Escape from the Isis hell

Published by The Times (18th November, 2017)

‘The Last Girl: My Story of Captivity and My Fight Against the Islamic State’ by Nadia Murad and Jenna Krajeski

Three years ago I flew into Iraq shortly after Islamic State had seized the Yazidi stronghold of Sinjar. My flight was delayed, leaving me just a few hours to find something to write about for the next day’s newspaper. Close to deadline I heard of a village called Kocho, where residents were being told to convert to Islam or die, and dashed out my hastily gathered story.

Over the next few days Yazidi survivors streaming from shattered communities told me nightmarish tales of men gunned down in droves and women carted off like cattle. There were rumours of girls sold into sex slavery. I spoke to one terrified teenager in captivity, a whispered nocturnal conversation on her hidden phone, then later to a jihadist jailor who boasted of their right to enslave Yazidi women refusing to convert.

I was nervous as I gathered hideous details and spoke to despairing families. Selling women into slavery seemed so extreme that it felt false, like something from medieval history. Surely even these fanatics would not stoop so low? Yet now we know their bestial atrocities against the Yazidi, an ancient religion with one million followers, were far worse than even those first few stories indicated.

### DATASET
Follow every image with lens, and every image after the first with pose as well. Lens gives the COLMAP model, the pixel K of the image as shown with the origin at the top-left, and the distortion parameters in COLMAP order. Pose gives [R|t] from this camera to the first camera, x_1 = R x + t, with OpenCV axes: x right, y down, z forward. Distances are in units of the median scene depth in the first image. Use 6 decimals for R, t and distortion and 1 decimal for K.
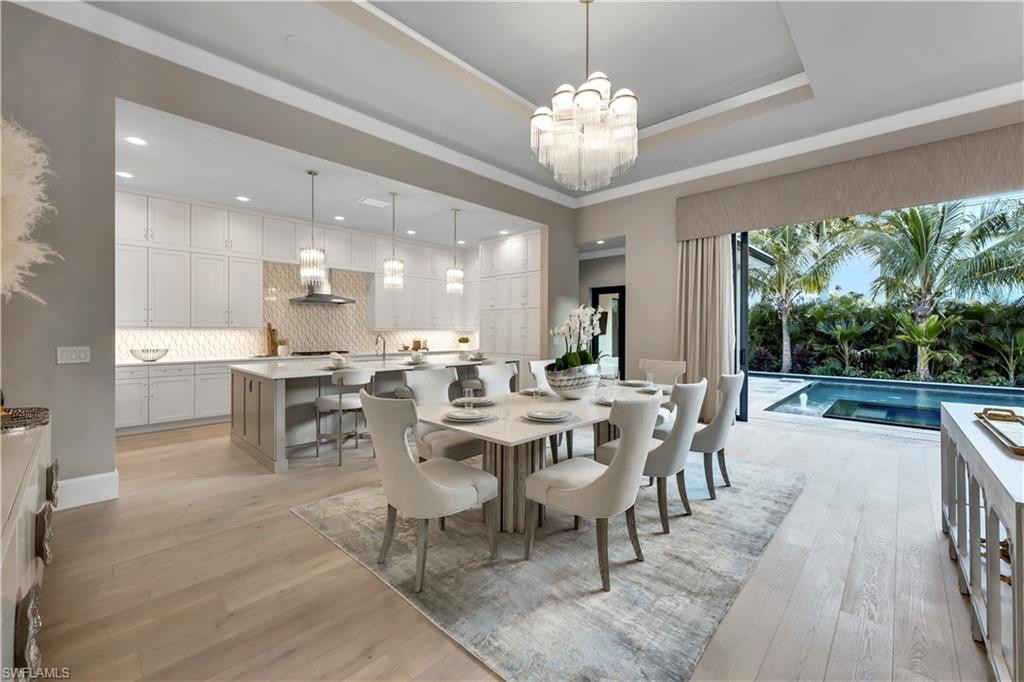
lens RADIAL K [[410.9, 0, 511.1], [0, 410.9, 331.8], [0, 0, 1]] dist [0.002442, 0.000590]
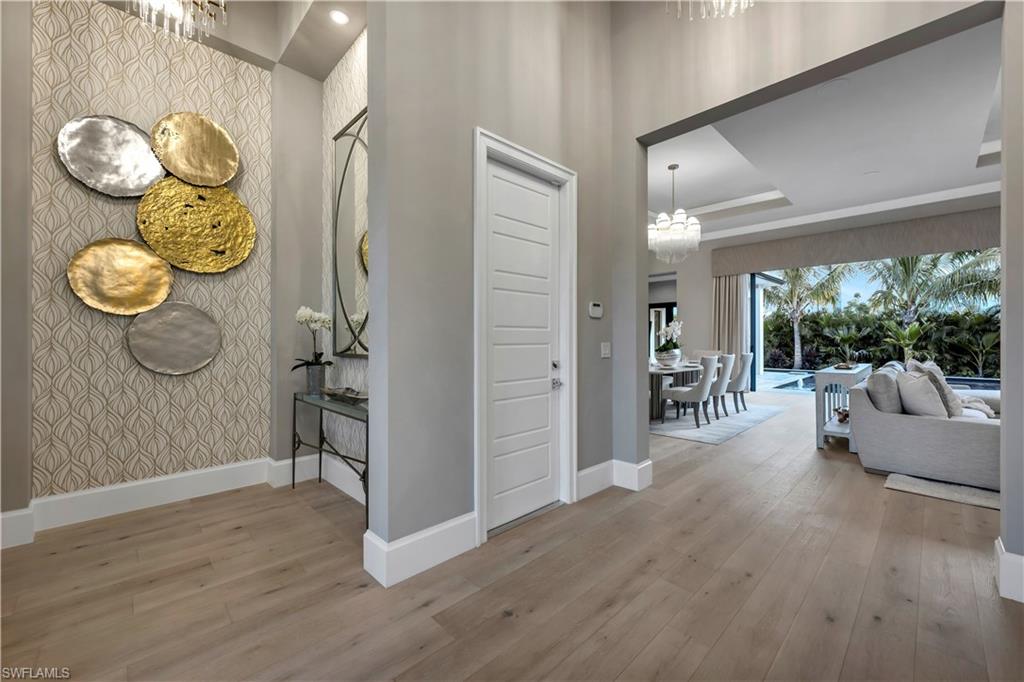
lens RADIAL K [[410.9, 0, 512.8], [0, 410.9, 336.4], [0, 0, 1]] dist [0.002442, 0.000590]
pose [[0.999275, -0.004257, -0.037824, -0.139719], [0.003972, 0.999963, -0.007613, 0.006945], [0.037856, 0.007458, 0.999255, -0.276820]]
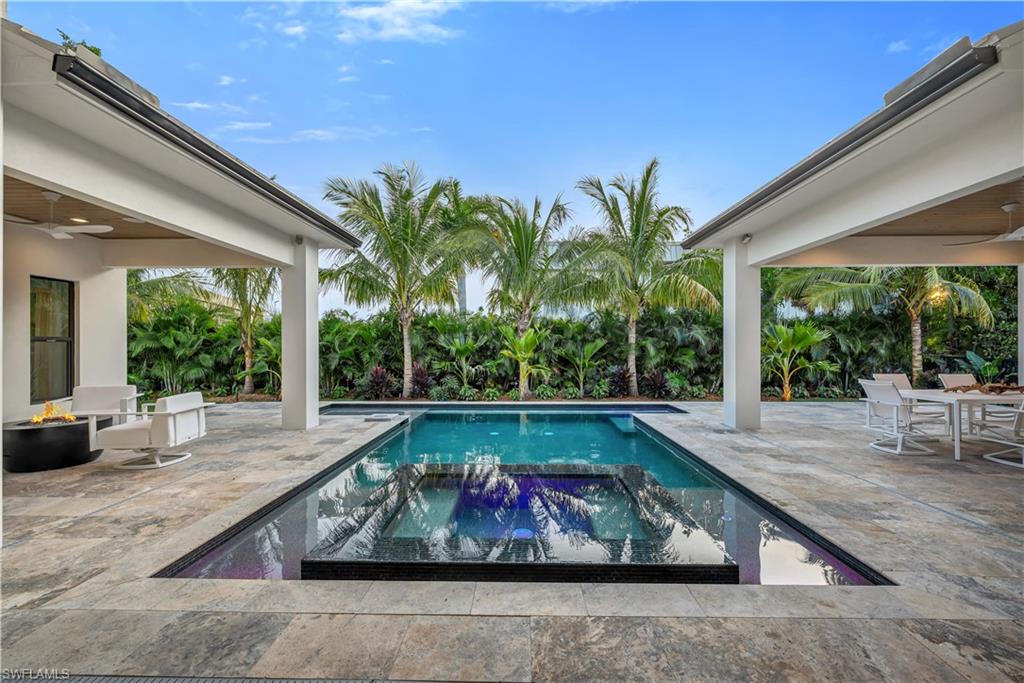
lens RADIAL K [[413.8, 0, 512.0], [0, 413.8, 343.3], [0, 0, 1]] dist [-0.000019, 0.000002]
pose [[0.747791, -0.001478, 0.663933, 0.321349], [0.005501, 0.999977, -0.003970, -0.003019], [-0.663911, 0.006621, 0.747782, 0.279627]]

...

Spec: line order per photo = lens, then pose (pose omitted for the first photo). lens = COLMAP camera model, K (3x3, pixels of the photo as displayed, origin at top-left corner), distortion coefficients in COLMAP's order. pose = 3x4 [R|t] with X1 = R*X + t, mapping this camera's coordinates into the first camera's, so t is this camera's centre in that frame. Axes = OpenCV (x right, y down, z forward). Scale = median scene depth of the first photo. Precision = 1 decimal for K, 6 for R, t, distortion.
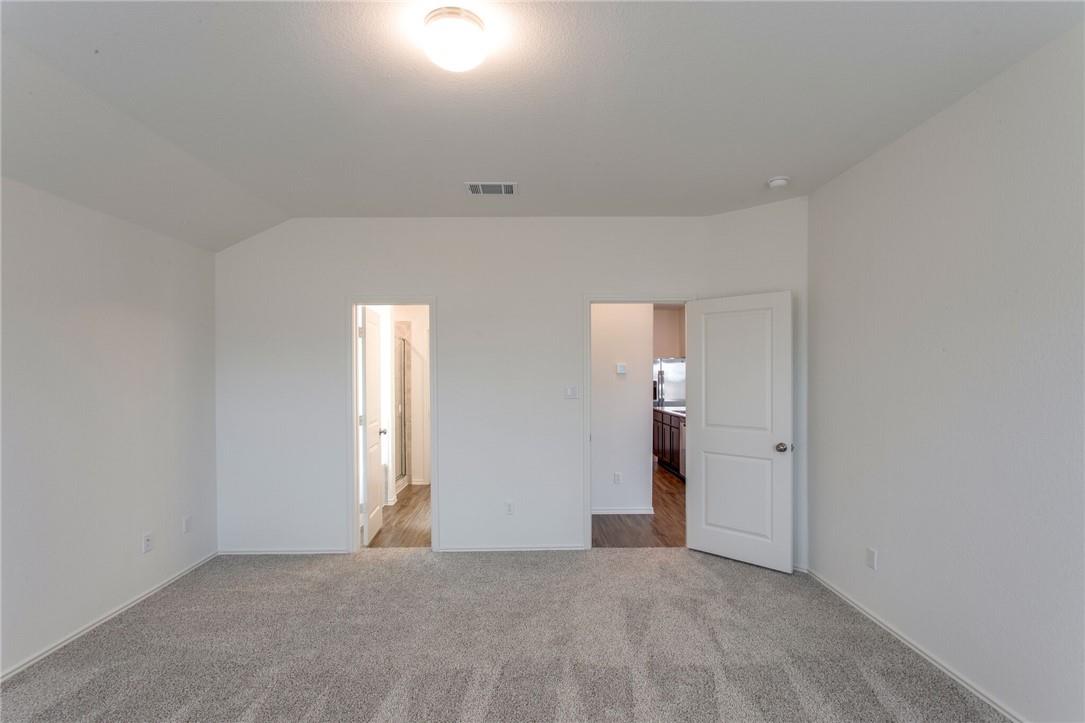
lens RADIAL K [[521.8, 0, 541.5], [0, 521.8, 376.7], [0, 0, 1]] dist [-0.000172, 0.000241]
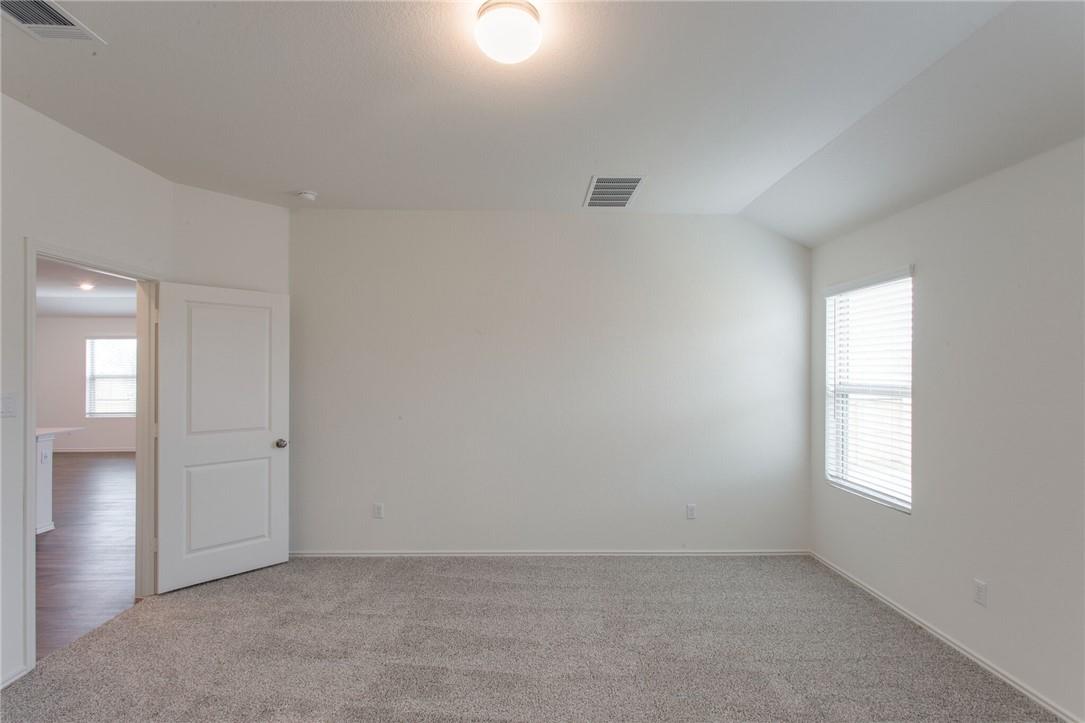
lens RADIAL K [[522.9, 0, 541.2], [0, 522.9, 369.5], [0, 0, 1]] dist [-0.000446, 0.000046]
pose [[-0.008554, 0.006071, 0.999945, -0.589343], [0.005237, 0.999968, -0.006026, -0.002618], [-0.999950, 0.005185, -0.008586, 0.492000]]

...

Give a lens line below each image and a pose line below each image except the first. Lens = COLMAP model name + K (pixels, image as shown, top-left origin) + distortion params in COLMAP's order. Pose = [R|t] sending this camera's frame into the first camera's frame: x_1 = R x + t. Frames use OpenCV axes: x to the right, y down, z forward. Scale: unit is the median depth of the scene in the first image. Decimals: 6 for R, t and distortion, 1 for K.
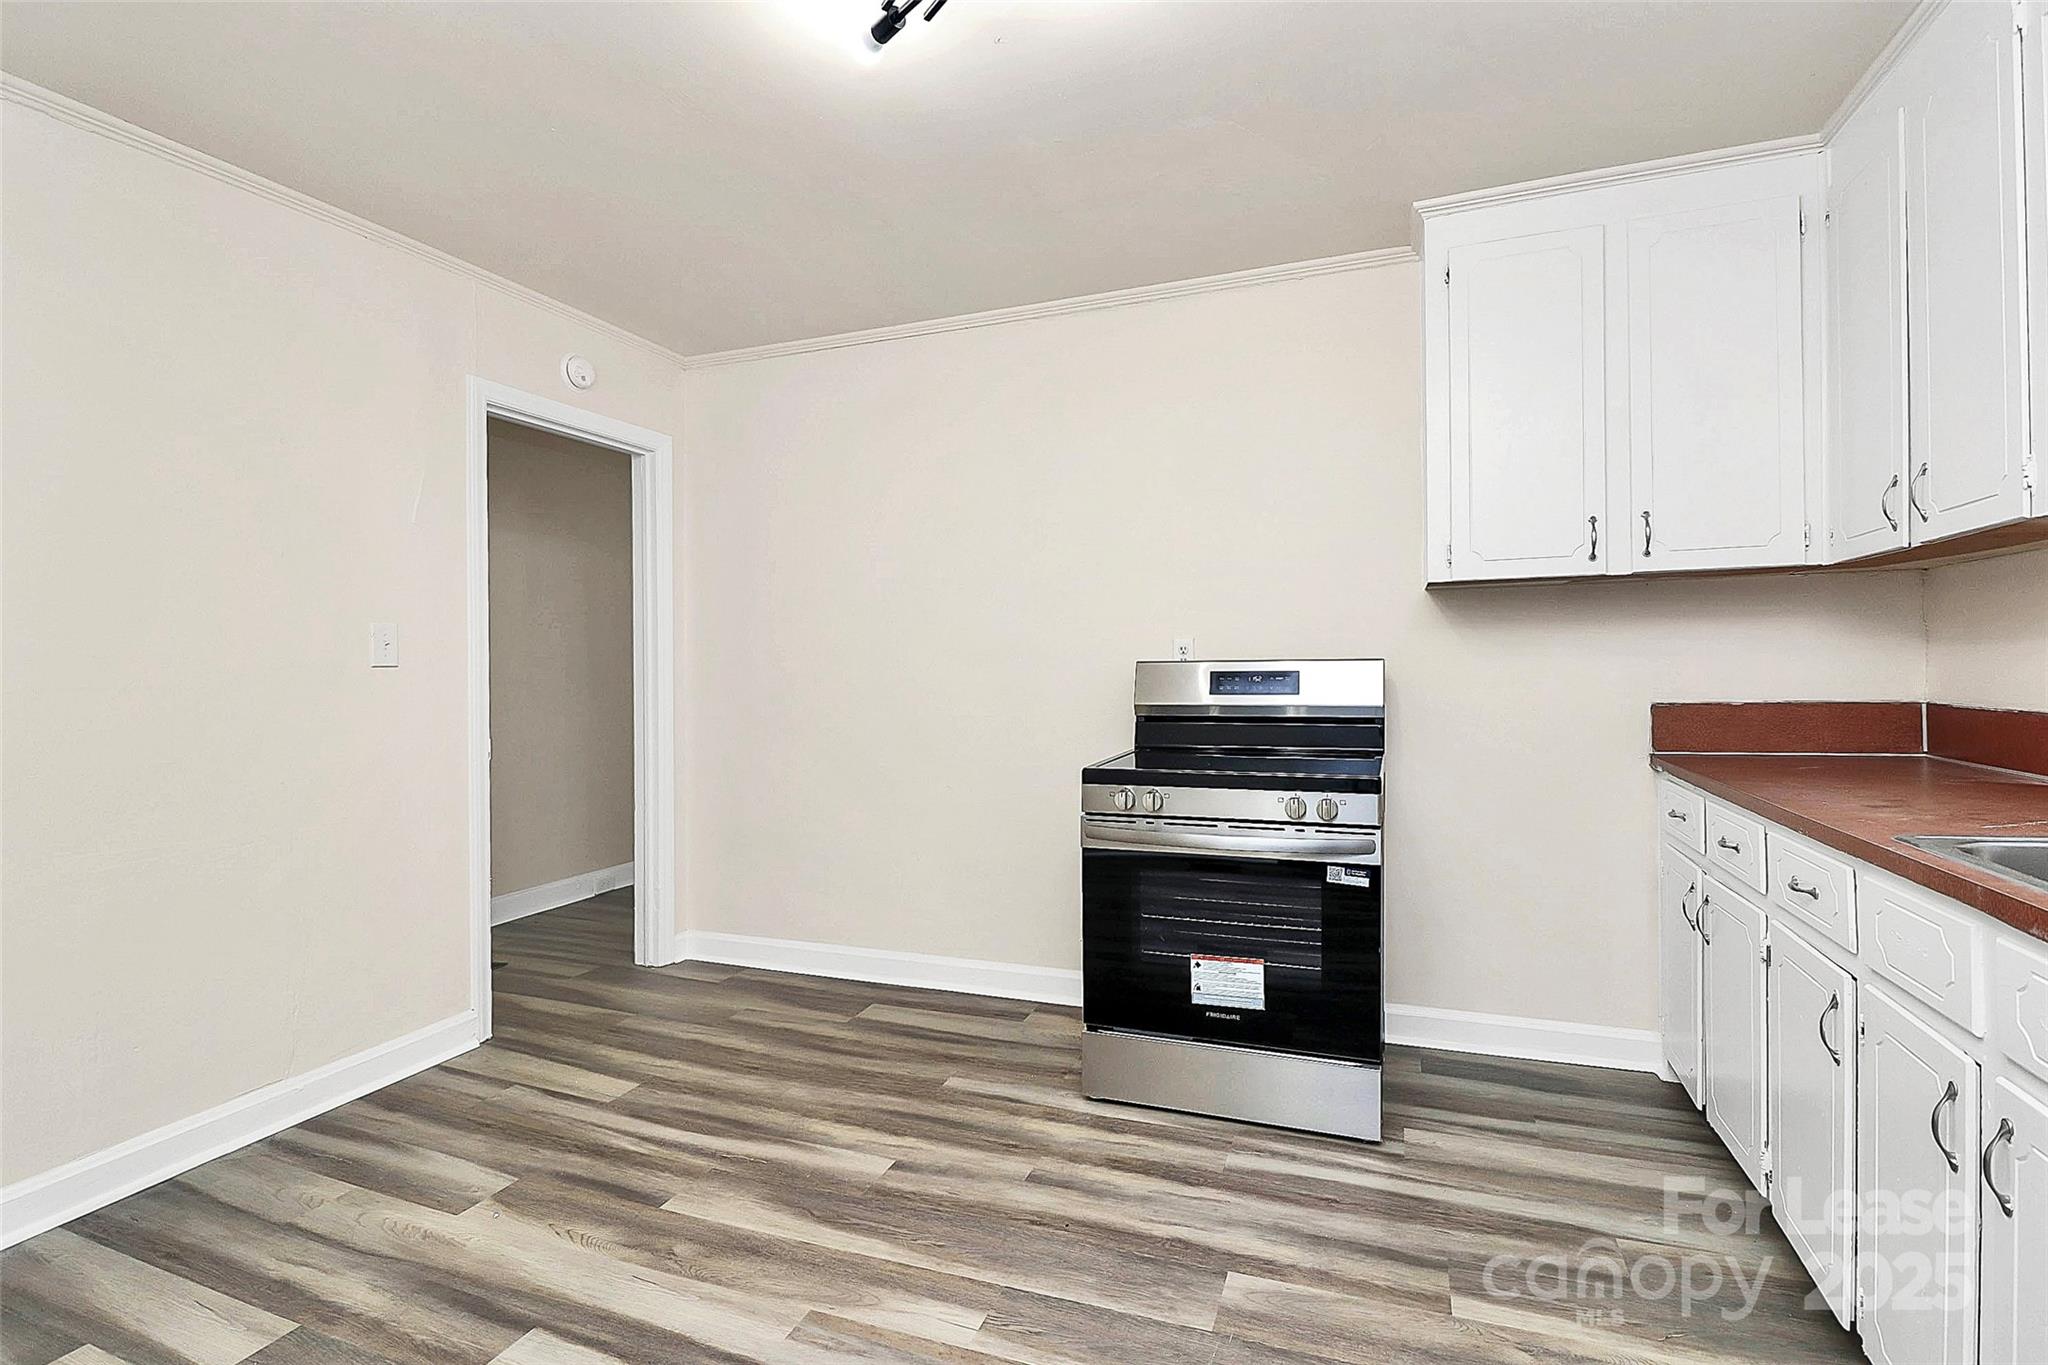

### TASK OBJECTIVE
Please transcribe the full book review about Yazidi captivity under Islamic State, shown above the listing, word for word.

### TASK SOLUTION
Escape from the Isis hell

Published by The Times (18th November, 2017)

‘The Last Girl: My Story of Captivity and My Fight Against the Islamic State’ by Nadia Murad and Jenna Krajeski

Three years ago I flew into Iraq shortly after Islamic State had seized the Yazidi stronghold of Sinjar. My flight was delayed, leaving me just a few hours to find something to write about for the next day’s newspaper. Close to deadline I heard of a village called Kocho, where residents were being told to convert to Islam or die, and dashed out my hastily gathered story.

Over the next few days Yazidi survivors streaming from shattered communities told me nightmarish tales of men gunned down in droves and women carted off like cattle. There were rumours of girls sold into sex slavery. I spoke to one terrified teenager in captivity, a whispered nocturnal conversation on her hidden phone, then later to a jihadist jailor who boasted of their right to enslave Yazidi women refusing to convert.

I was nervous as I gathered hideous details and spoke to despairing families. Selling women into slavery seemed so extreme that it felt false, like something from medieval history. Surely even these fanatics would not stoop so low? Yet now we know their bestial atrocities against the Yazidi, an ancient religion with one million followers, were far worse than even those first few stories indicated.